Evolution of Genetic Redundancy : The Relevance of Complexity in Genotype-Phenotype Mapping
Nen Saito, Shuji Ishihara, Kunihiko Kaneko

TL;DR
This paper investigates how the complexity of genotype-phenotype mappings influences the evolution of genetic redundancy, showing that higher complexity can promote redundancy evolution.
Contribution
It introduces an analytical model demonstrating that complex GPM structures enable the evolution of genetic redundancy, challenging previous assumptions.
Findings
Genetic redundancy can evolve with complex GPM.

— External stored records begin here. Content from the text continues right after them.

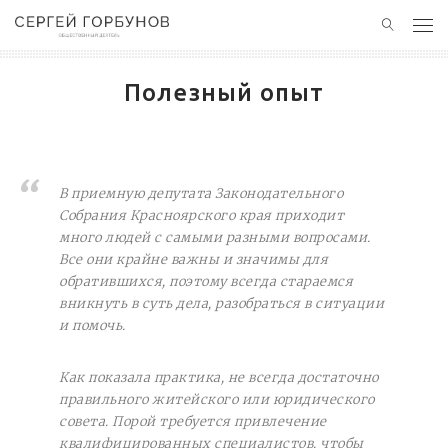
ГЛАВНАЯ
Полезный опыт
НОВОСТИ
ПОЛЕЗНЫЙ ОПЫТ
В приемную депутата Законодательного
Собрания Красноярского края приходит
КОНТАКТЫ
много людей с самыми разными вопросами.
Все они крайне важны и значимы для
БЛАГОТВОРИТЕЛЬНОСТЬ
обратившихся, поэтому всегда стараемся
вникнуть в суть дела, разобраться в ситуации
и помочь.
Как показала практика, не всегда достаточно
правильного житейского или юридического
совета. Порой требуется привлечение
квалифицированных специалистов, чтобы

Analytical expression for fitness dependence on redundancy.
Complexity in GPM promotes redundancy evolution.
Abstract
Genetic redundancy is ubiquitous and can be found in any organism. However, it has been argued that genetic redundancy reduces total population fitness, and therefore, redundancy is unlikely to evolve. In this letter, we study an evolutionary model with high-dimensional genotype-phenotype mapping (GPM) to investigate the relevance of complexity in GPM to the evolution of genetic redundancy. By applying the replica method to deal with quenched randomness, the redundancy dependence of the fitness is analytically obtained, which demonstrates that genetic redundancy can indeed evolve, provided that the GPM is complex. Our result provides a novel insight into how genetic redundancy evolves.